**** BACAAN LATIHAN

Yogyakarta— Tata kelola adalah permasalahan mendasar umat Islam dan pendidikan di Indonesia. Hal ini disampaikan Anies Baswedan Menteri Pendidikan dan Kebudayaan (Mendikbud) RI saat memberikan Keynote Speech pada Rakernas Majelis Dikdasmen PP Muhammadiyah, Kamis (12/5).
“Maka tema, Meningkatkan Tata Kelola Sekolah/Madrasah/Pesantren Muhammadiyah yang Baik Untuk Menjadi Lembaga Pendidikan Bertaraf Internasional, sangat tepat diangkat pada Rakernas ini. Saya ucapkan selamat”, kata Anies.
Menurutnya, berbicara tentang tata kelola, maka orientasi yang dibangun haruslah masa depan. Lebih khusus lagi, tata kelola sekolah harus disesuaikan dengan kebutuhan siswa di masa yang akan datang.
Hari ini, kata Anies, siswa dan pelajar adalah anak-anak generasi abad 21, guru dan pengelola sekolahnya generasi abad 20, sedang sekolahnya menggambarkan suasana abad 19. Karena itu diperlukan rumusan konsep tata kelolah sekolah yang baik, yang orientasinya kebutuhan masa depan.

********
**** DATA UNTUK DITINJAU

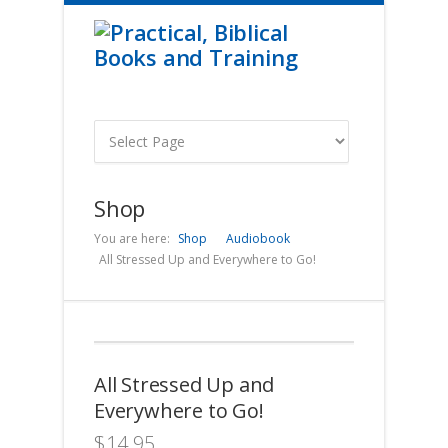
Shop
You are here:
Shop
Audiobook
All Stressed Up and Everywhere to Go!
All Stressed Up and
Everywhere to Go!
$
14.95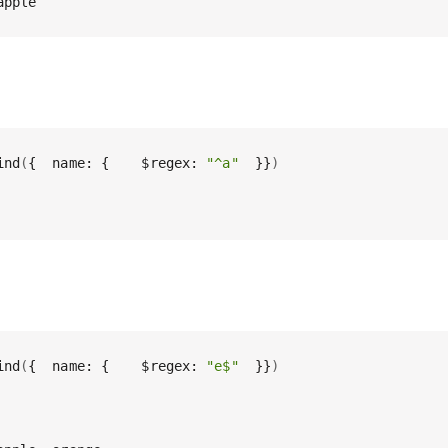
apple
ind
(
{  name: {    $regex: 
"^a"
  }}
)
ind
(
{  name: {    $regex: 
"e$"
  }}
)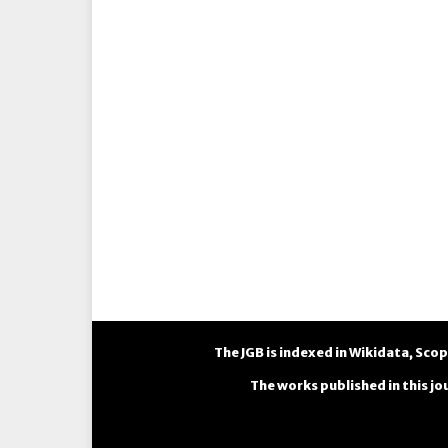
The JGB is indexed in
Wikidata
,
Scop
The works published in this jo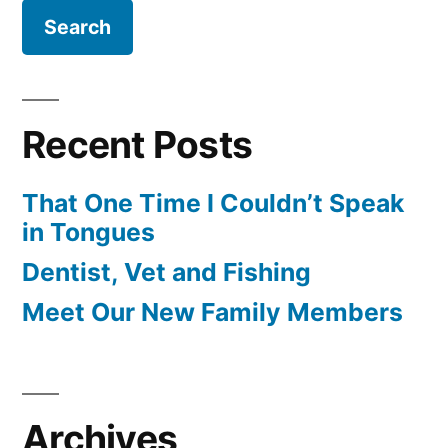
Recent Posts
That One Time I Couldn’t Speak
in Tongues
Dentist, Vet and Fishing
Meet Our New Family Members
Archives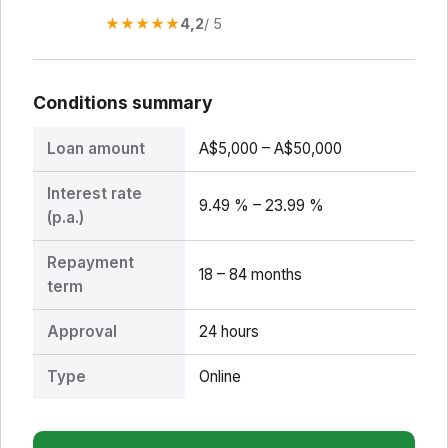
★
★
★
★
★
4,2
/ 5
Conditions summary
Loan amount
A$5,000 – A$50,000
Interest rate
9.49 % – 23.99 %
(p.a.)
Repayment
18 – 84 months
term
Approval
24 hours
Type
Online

********
**** DATA UNTUK DITINJAU

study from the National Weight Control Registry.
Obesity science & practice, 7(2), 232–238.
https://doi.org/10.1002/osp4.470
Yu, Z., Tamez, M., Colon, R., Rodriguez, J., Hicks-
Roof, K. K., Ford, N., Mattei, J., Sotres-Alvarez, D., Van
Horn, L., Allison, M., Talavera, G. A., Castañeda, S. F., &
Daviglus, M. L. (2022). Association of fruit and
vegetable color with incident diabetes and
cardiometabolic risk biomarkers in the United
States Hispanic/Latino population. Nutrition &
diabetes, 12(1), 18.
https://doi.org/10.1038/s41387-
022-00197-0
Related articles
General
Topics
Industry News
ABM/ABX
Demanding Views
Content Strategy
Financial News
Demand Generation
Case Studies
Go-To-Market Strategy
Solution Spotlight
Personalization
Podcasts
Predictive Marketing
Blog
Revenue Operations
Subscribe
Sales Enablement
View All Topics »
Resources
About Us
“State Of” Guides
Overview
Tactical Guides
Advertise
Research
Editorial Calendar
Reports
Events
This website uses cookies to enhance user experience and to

********

| DAFTAR TUGAS |
1/ Tentukan apakah setiap pernyataan berikut sesuai dengan bacaan latihan, lalu jawab ya atau tidak disertai kutipan persis kata-kata bacaan yang menjadi dasarnya: (a) Anies Baswedan memberikan Keynote Speech pada Rakernas Majelis Dikdasmen PP Muhammadiyah; (b) menurut Anies, orientasi tata kelola haruslah masa lalu; (c) guru dan pengelola sekolah disebut sebagai generasi abad 21.
2/ Jelaskan dalam satu sampai tiga kalimat mengapa, menurut bacaan latihan, diperlukan rumusan konsep tata kelola sekolah yang baik dengan orientasi kebutuhan masa depan.
3/ Tuliskan kembali dengan tepat seluruh bagian bacaan latihan mulai dari "Hari ini, kata" hingga "kebutuhan masa depan.".
Catatan tersimpan merupakan bahan tersendiri yang terpisah dari bacaan latihan.

| KUNCI JAWABAN |
1/
(a) Ya: "saat memberikan Keynote Speech pada Rakernas Majelis Dikdasmen PP Muhammadiyah"
(b) Tidak: "maka orientasi yang dibangun haruslah masa depan"
(c) Tidak: "guru dan pengelola sekolahnya generasi abad 20"

2/ Rumusan itu diperlukan karena ada ketidaksesuaian zaman di sekolah. Siswa dan pelajar adalah anak-anak generasi abad 21, guru dan pengelola sekolahnya generasi abad 20, sedangkan sekolahnya masih menggambarkan suasana abad 19.

3/
Hari ini, kata Anies, siswa dan pelajar adalah anak-anak generasi abad 21, guru dan pengelola sekolahnya generasi abad 20, sedang sekolahnya menggambarkan suasana abad 19. Karena itu diperlukan rumusan konsep tata kelolah sekolah yang baik, yang orientasinya kebutuhan masa depan.